▶ _Quoted passage_:
^^^^^^^^^^^^^^^^

Bank of Nevada v. United States, 15541.
Decision Date | 07 February 1958 |
Docket Number | No. 15541.,15541. |
Citation | 251 F.2d 820 |
Parties | BANK OF NEVADA, Appellant, v. UNITED STATES of America, Appellee. |
Court | U.S. Court of Appeals — Ninth Circuit |
Milton W. Keefer, B. Mahlon Brown, Las Vegas, Nev., for appellant.
Charles K. Rice, Asst. Atty. Gen., Lee A. Jackson, Charles B. E. Freeman, A. F. Prescott, Sheldon I. Fink, Attys., Dept. of Justice, Washington, D. C., Franklin P. R. Rittenhouse, U. S. Atty., Las Vegas, Nev., for appellee.
Before STEPHENS, Chief Judge, and LEMMON and HAMLEY, Circuit Judges.
While the Internal Revenue Code of 1954 "contains a variety of important changes in the estate and gift tax areas",1 it has left untouched the well established principle that the amount of an unpaid tax "shall be a lien in favor of the United States upon all property and rights to property"2 of the delinquent taxpayer.
No government worthy of the name will permit itself to be rendered incapable of collecting the public fisc.
At any rate, in this respect at least, the United States Government has not been left impotent.
The facts as found by the Court below were entirely stipulated. They may be summarized as follows — with especial regard to the chronology, since time-sequence is important here:
On November 15, 1954, certain Withholding and Federal Insurance Contributions Act taxes for the calendar year 1954 in the amount of $804.50 were assessed against J. D. Bentley of Las Vegas, Nevada, hereinafter referred to as the taxpayer. On the following day, the taxpayer was notified of this assessment and demand was made upon him to pay it, but he has refused to do so.
On January 12, 1955, a notice of tax lien pertaining to this assessment was filed with the County Recorder of Clark County, Nevada.
On February 28, 1955, and on August 31, 1954, the taxpayer submitted financial statements to the appellant. Each statement read in part as follows:
Emphasis supplied.
On March 1, 1955, certain Federal excise taxes for the calendar year 1954 amounting to $187.51 were assessed against the taxpayer, and on that same date the taxpayer was notified of this assessment. Demand was made upon him to pay it, but he has refused to do so.
On April 16, 1955, the taxpayer and his wife, Doris L. Bentley, borrowed $2,000 from the appellant and executed a promissory note in favor of the appellant for that amount.

^^^^^^^^^^^^^^^^

▶ _Record extracts_:

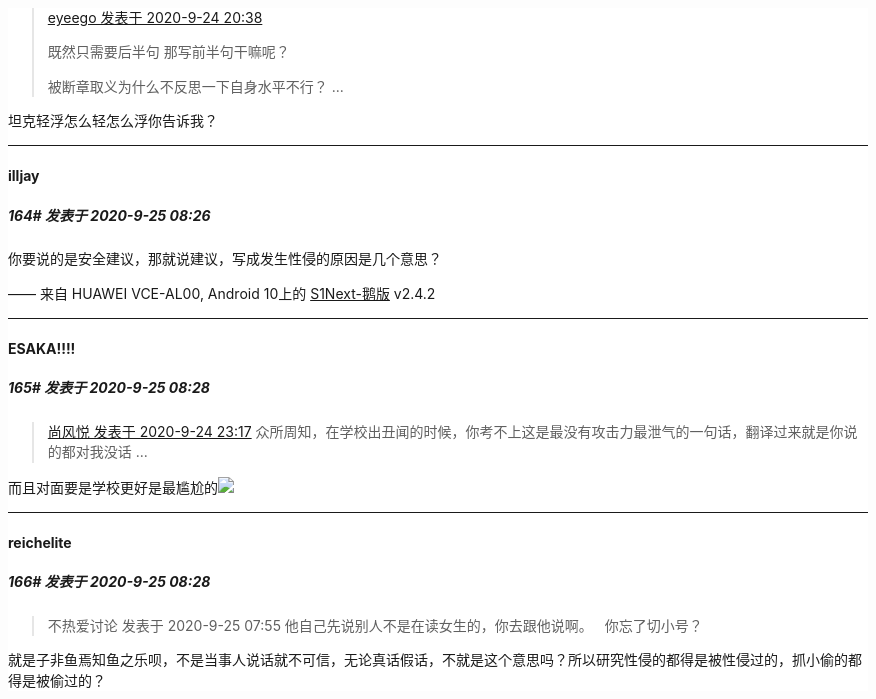 

<blockquote><a href="httphttps://bbs.saraba1st.com/2b/forum.php?mod=redirect&amp;goto=findpost&amp;pid=48841473&amp;ptid=1961694" target="_blank">eyeego 发表于 2020-9-24 20:38</a>

既然只需要后半句 那写前半句干嘛呢？

被断章取义为什么不反思一下自身水平不行？ ...</blockquote>
坦克轻浮怎么轻怎么浮你告诉我？







-----

####  illjay  
##### 164#       发表于 2020-9-25 08:26




你要说的是安全建议，那就说建议，写成发生性侵的原因是几个意思？

—— 来自 HUAWEI VCE-AL00, Android 10上的 [S1Next-鹅版](https://github.com/ykrank/S1-Next/releases) v2.4.2







-----

####  ESAKA!!!!  
##### 165#       发表于 2020-9-25 08:28



<blockquote><a href="httphttps://bbs.saraba1st.com/2b/forum.php?mod=redirect&amp;goto=findpost&amp;pid=48843575&amp;ptid=1961694" target="_blank">尚风悦 发表于 2020-9-24 23:17</a>
众所周知，在学校出丑闻的时候，你考不上这是最没有攻击力最泄气的一句话，翻译过来就是你说的都对我没话 ...</blockquote>
而且对面要是学校更好是最尴尬的<img src="https://static.saraba1st.com/image/smiley/face2017/044.png" referrerpolicy="no-referrer">







-----

####  reichelite  
##### 166#       发表于 2020-9-25 08:28



<blockquote>不热爱讨论 发表于 2020-9-25 07:55
他自己先说别人不是在读女生的，你去跟他说啊。   你忘了切小号？</blockquote>
就是子非鱼焉知鱼之乐呗，不是当事人说话就不可信，无论真话假话，不就是这个意思吗？所以研究性侵的都得是被性侵过的，抓小偷的都得是被偷过的？






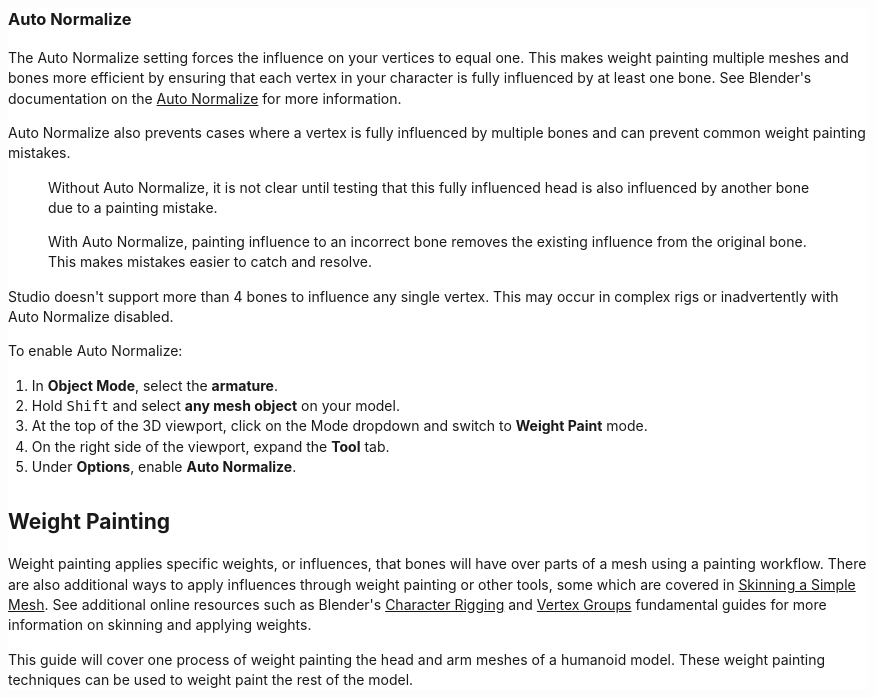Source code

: ### Auto Normalize

The Auto Normalize setting forces the influence on your vertices to equal one. This makes weight painting multiple meshes and bones more efficient by ensuring that each vertex in your character is fully influenced by at least one bone. See Blender's documentation on the [Auto Normalize](https://docs.blender.org/manual/en/latest/sculpt_paint/weight_paint/tool_settings/options.html) for more information.

Auto Normalize also prevents cases where a vertex is fully influenced by multiple bones and can prevent common weight painting mistakes.

<GridContainer numColumns="2">
  <figure>
    <video controls src="../../assets/modeling/meshes/skinning-humanoid/autonormalize-example2.mp4"></video>
    <figcaption>Without Auto Normalize, it is not clear until testing that this fully influenced head is also influenced by another bone due to a painting mistake.</figcaption>
  </figure>
  <figure>
    <video controls src="../../assets/modeling/meshes/skinning-humanoid/autonormalize-example.mp4"></video>
    <figcaption>With Auto Normalize, painting influence to an incorrect bone removes the existing influence from the original bone. This makes mistakes easier to catch and resolve.</figcaption>
  </figure>
</GridContainer>

<Alert severity="warning">
Studio doesn't support more than 4 bones to influence any single vertex. This may occur in complex rigs or inadvertently with Auto Normalize disabled.
</Alert>

To enable Auto Normalize:

1. In **Object Mode**, select the **armature**.
2. Hold <kbd>Shift</kbd> and select **any mesh object** on your model.
3. At the top of the 3D viewport, click on the Mode dropdown and switch to **Weight Paint** mode.
4. On the right side of the viewport, expand the **Tool** tab.
5. Under **Options**, enable **Auto Normalize**.

<video controls src="../../assets/modeling/meshes/skinning-humanoid/2-auto-normalize.mp4" width="100%"></video>

## Weight Painting

Weight painting applies specific weights, or influences, that bones will have over parts of a mesh using a painting workflow. There are also additional ways to apply influences through weight painting or other tools, some which are covered in [Skinning a Simple Mesh](../../art/modeling/skinning-a-simple-mesh.md). See additional online resources such as Blender's [Character Rigging](https://www.youtube.com/watch?v=f2pTkW-1JkE) and [Vertex Groups](https://www.youtube.com/watch?v=dKZrzG5r13g) fundamental guides for more information on skinning and applying weights.

This guide will cover one process of weight painting the head and arm meshes of a humanoid model. These weight painting techniques can be used to weight paint the rest of the model.
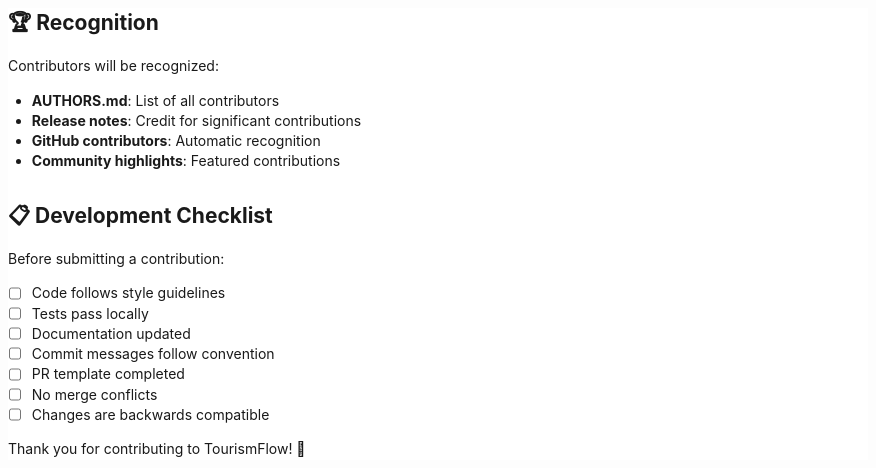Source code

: ## 🏆 Recognition

Contributors will be recognized:

- **AUTHORS.md**: List of all contributors
- **Release notes**: Credit for significant contributions
- **GitHub contributors**: Automatic recognition
- **Community highlights**: Featured contributions

## 📋 Development Checklist

Before submitting a contribution:

- [ ] Code follows style guidelines
- [ ] Tests pass locally
- [ ] Documentation updated
- [ ] Commit messages follow convention
- [ ] PR template completed
- [ ] No merge conflicts
- [ ] Changes are backwards compatible

Thank you for contributing to TourismFlow! 🚀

^^^^^^^^^^^^^^^^

▶ _Exercise requirements_:
[1] Name every attorney the Bank of Nevada court opinion lists as appearing for the appellee.
[2] Continue the Bank of Nevada court opinion from the point where it stops.

▶ _Responses by task_:
[1] Charles K. Rice, Lee A. Jackson, Charles B. E. Freeman, A. F. Prescott, Sheldon I. Fink, Franklin P. R. Rittenhouse

[2]
On May 31, 1955, the taxpayer submitted to the appellant another financial statement, containing the same provision relating to the appellant's right of set-off that has been quoted supra.
On June 10, 1955, the taxpayer had on deposit in an account with the appellant "the sum of not less than $878.16". At 1:45 p. m. on that day, the appellee, through one of its collection officers, served a "Notice of Levy" upon the appellant by delivering it to E. K. Phillips, the assistant cashier. This Notice of Levy covered both of the assessments referred to above.
On that same day, A. M. Smith, vice president and manager of the appellant's First and Fremont Branch, wrote to the appellee's collection officer as follows:
The "unsecured indebtedness" referred to in the above letter was the balance of the note for $2,000, referred to above, which balance, at the time of the levy, amounted to approximately $1,500. The appellant exercised its "claimed" right of setoff subsequently to 1:45 p. m. on June 10, 1955, the precise time at which the appellee's collection officer delivered the Notice of Levy to the appellant's assistant cashier. The appellant concedes that it exercised its right of setoff "thereafter".
On June 13, 1955, a notice of Federal tax lien pertaining to the assessment of Federal excise taxes was filed in the office of the County Recorder of Clark County, Nevada.
On June 14, 1955, the appellee's collection officer served a final demand upon the appellant's vice president and manager of its First and Fremont Branch.
On September 28, 1955, the appellee filed suit in the Court below to recover from the appellant the sum of $878.16, with interest and costs. As we have seen, that sum represented the amount which the taxpayer had on deposit with the appellant on June 10, 1955.
The case was submitted upon a stipulation of facts, together with attached exhibits.
The District Court held that the appellee's "tax liens are paramount and valid liens", and that the appellee was entitled to judgment as prayed for.
On March 29, 1957, the District Court handed down a judgment accordingly.
On April 5, 1957, the Notice of Appeal was filed.
The appellant's argument may be summarized as follows:
The trial court erred in "ignoring the established principle that the bank has a general lien or right of setoff against the deposits of the depositor for the indebtedness of the depositor to the bank".
The Court erred in finding that the promissory note was not a demand note and due immediately upon delivery.
There was no property of the depositor-taxpayer in the possession of the appellant subject to the tax lien.
The right of set-off in the appellant was paramount to the appellee's tax lien.
The pertinent sections of the Internal Revenue Code of 1954 are the following:
At the outset, what appears to be a basic misconception of the appellant should be cleared up. In its main brief, the appellant cites a number of state decisions to the effect, inter alia, that a party in the appellant's position "has a general lien or right of set off against the deposits of the depositor for the indebtedness of the depositor to the bank"; and that there is a right to set off enjoyed by a bank "by virtue of a specific agreement with its depositor", and that only the sum left, "after deducting the debits...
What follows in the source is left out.